One patient stumbles across the operating room, guided by a nurse. Fifteen minutes later, she is smiling ear-to-ear as she can now see clearly for the first time in years. This process was repeated 60 times over two days, in a cataract surgery mission to Sarawak, Malaysia. In a cross-border partnership between a team from NUH Department of Ophthalmology comprising Dr Paul Zhao, Dr Yuen Yew Sen and Dr George Thomas, and a Malaysian cataract outreach programme – the aim of the mission was to relieve those with less geographic and financial access to more traditional routes of eye care.

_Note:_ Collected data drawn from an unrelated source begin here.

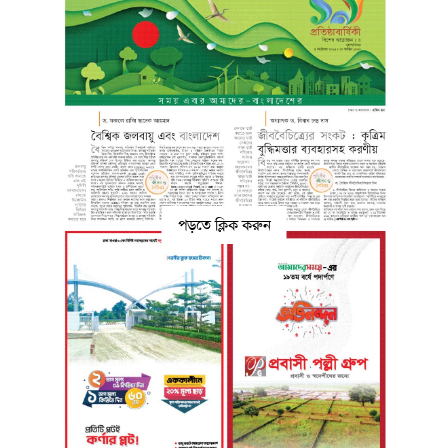
পড়তে ক্লিক করুন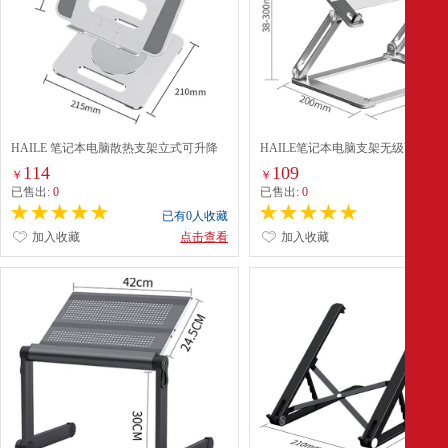
HAILE 笔记本电脑散热支架立式可升降
HAILE笔记本电脑支架无级可升降
可360°旋转支架 AC-6X
散热器 铝合金折叠便携 适用苹果
114
109
￥
￥
Macbook联想拯救者小新 AC-9L
已售出:
0
已售出:
0
已有0人收藏
已有0
加入收藏
点击查看
加入收藏
点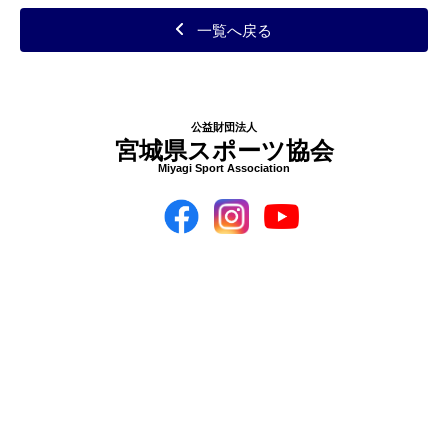
一覧へ戻る
公益財団法人
宮城県スポーツ協会
Miyagi Sport Association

With highly motivated local volunteers, including local ophthalmologists, nurses, operating room technicians and industry representatives, the mission involved bringing equipment for surgery via bus to more remote hospitals without eye care services. Patients who were not able to afford surgery received their surgeries free-of-charge.
Where there was a lack of abundance of technical equipment, the ingenuity, thriftiness of equipment use and the human spirit compensated. Energy levels were high, as was the sense of freedom in the operating room, as everyone was out of their natural hospital ecosystem and yet was working with one aim. New faces, different instrumentation and adapted surgical methods were used for the often very dense cataracts in patients.
Despite this, the process of giving was far from one-sided. Where many people received joy from their new vision, the volunteers surely received more in the process; joy in seeing the blind see, smiles in watching a new smile emerge, happiness in watching a patient leave the operating theatre a little happier than when they entered.